Getting Model Prediction From Multiple cameras (DLI Course)

Abuelgasim · April 8, 2021, 9:25am

Hi everyone, I am currently going through the DLI Course, I tried the classification task and it works great and with really fast inference time, I decided I wanted to get the same model predictions but with 2 cameras (CSI Camera and USB Webcam) and so I duplicated the codes from the Live Inference so that it can take in both my camera inputs and make predictions and it worked! but unfortunately the latency is quite high with 2 cameras and I know the problem is with just duplicating the codes (there must be a more efficient way) Anyways I’m posting my code here and any feedbacks would be highly appreciated. Thanks!

import threading
import time
from utils import preprocess
import torch.nn.functional as F

CATEGORIES = ['background', 'bluecar', 'yellowcar']

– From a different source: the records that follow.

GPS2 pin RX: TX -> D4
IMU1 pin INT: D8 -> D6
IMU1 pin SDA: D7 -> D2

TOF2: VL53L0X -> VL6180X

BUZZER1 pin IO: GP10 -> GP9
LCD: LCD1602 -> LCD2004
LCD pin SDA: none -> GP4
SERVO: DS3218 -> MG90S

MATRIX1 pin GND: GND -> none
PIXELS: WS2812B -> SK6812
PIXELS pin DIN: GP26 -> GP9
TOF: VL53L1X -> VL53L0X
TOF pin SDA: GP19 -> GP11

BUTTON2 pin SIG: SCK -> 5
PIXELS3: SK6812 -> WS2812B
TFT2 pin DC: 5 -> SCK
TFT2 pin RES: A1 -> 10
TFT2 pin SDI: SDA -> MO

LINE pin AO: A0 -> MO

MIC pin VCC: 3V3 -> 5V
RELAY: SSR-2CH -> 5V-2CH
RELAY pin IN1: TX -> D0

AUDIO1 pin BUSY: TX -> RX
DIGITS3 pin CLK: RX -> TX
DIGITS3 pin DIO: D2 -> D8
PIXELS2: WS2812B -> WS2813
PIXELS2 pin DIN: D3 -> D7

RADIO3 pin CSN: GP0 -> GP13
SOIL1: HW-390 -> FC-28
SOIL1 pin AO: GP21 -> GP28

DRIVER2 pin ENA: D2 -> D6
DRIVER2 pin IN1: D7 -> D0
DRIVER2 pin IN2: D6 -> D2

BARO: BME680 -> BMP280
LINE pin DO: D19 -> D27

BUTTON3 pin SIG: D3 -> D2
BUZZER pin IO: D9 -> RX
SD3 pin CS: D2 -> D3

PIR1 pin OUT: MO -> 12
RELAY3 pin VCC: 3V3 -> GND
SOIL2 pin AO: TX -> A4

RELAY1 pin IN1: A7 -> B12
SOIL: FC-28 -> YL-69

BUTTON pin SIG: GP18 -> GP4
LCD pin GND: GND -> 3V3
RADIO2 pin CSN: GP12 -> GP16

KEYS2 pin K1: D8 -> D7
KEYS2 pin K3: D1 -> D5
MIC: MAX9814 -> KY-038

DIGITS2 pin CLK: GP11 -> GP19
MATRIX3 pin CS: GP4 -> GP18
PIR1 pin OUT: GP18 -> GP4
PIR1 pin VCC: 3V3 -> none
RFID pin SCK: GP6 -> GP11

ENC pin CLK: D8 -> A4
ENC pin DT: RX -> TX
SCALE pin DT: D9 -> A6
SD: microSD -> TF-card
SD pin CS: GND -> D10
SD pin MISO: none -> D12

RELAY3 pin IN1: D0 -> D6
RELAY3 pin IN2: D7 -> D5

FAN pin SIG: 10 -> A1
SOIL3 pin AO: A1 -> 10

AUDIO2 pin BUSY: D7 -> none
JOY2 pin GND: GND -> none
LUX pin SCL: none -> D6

state_widget = ipywidgets.ToggleButtons(options=['stop', 'live'], description='state', value='stop')
prediction_widget = ipywidgets.Text(description='prediction')
prediction_widget1 = ipywidgets.Text(description='prediction')
score_widgets = []
score_widgets1 = []
for category in CATEGORIES:
    score_widget = ipywidgets.FloatSlider(min=0.0, max=1.0, description=category, orientation='vertical')
    score_widget1 = ipywidgets.FloatSlider(min=0.0, max=1.0, description=category, orientation='vertical')
    score_widgets.append(score_widget)
    score_widgets1.append(score_widget1)

def live(state_widget, model_trt, camera, camera1, prediction_widget, prediction_widget1, score_widget, score_widget1):
    while state_widget.value == 'live':
        image = camera.value
        image1 = camera1.value
        preprocessed = preprocess(image)
        preprocessed1 = preprocess(image1)
        output = model_trt(preprocessed)
        output1 = model_trt(preprocessed1)
        output = F.softmax(output, dim=1).detach().cpu().numpy().flatten()
        output1 = F.softmax(output1, dim=1).detach().cpu().numpy().flatten()
        category_index = output.argmax()
        category_index1 = output1.argmax()
        prediction_widget.value = CATEGORIES[category_index]
        prediction_widget1.value = CATEGORIES[category_index1]
        for i, score in enumerate(list(output)):
            score_widgets[i].value = score
        for i, score1 in enumerate(list(output1)):
            score_widgets1[i].value = score1        
            
def start_live(change):
    if change['new'] == 'live':
        execute_thread = threading.Thread(target=live, args=(state_widget, model_trt, camera, camera1, prediction_widget, prediction_widget1, score_widget, score_widget1))
        execute_thread.start()

state_widget.observe(start_live, names='value')

live_execution_widget = ipywidgets.VBox([
    ipywidgets.HBox(score_widgets),
    prediction_widget
])

live_execution_widget1 = ipywidgets.VBox([
    ipywidgets.HBox(score_widgets1),
    prediction_widget1
])

live_execution_widget2 = state_widget

dusty_nv · April 8, 2021, 2:14pm

Hi @Abuelgasim, I’m not exactly sure of the best way to handle multiple input streams with the events/callbacks in Jupyter notebook would be, but perhaps @jaybdub may have some suggestions. You may also want to try adding some performance timing into your live function to see where exactly the additional latency is occurring. That may give you a better idea about how to structure it.

Abuelgasim · April 8, 2021, 2:25pm

Hi @dusty_nv, thank you very much for the suggestion would definitely try it out as well as wait for the response from @jaybdub in case he might be familiar with handling multiple input streams on Jupyter lab and might be able to assist as well.

Best,
Abu

jaybdub · July 6, 2021, 8:00pm

Hi @Abuelgasim,

One way to increase the throughput with minimal modification to your code might be to execute the neural network in batch.

For example in your live function do,

input_cat = torch.cat([preprocessed, preprocessed1], dim=0)
output_cat = model_trt(input_cat)
output = output_cat[0:1]
output1 = output_cat[1:2]

You would need to optimize the model with TensorRT setting max_batch_size=2 for this to work.

As dusty mentioned, profiling the code will give the best indication of where you can improve.

It might also be worth trying each camera independently, to see if the pipeline is bottlenecked by one particular camera.

Please let me know if this helps or you have any questions.

Best,
John

Abuelgasim · July 7, 2021, 4:42am

@jaybdub thank you very much, will definitely try it out!

system · September 12, 2021, 3:15am

This topic was automatically closed 60 days after the last reply. New replies are no longer allowed.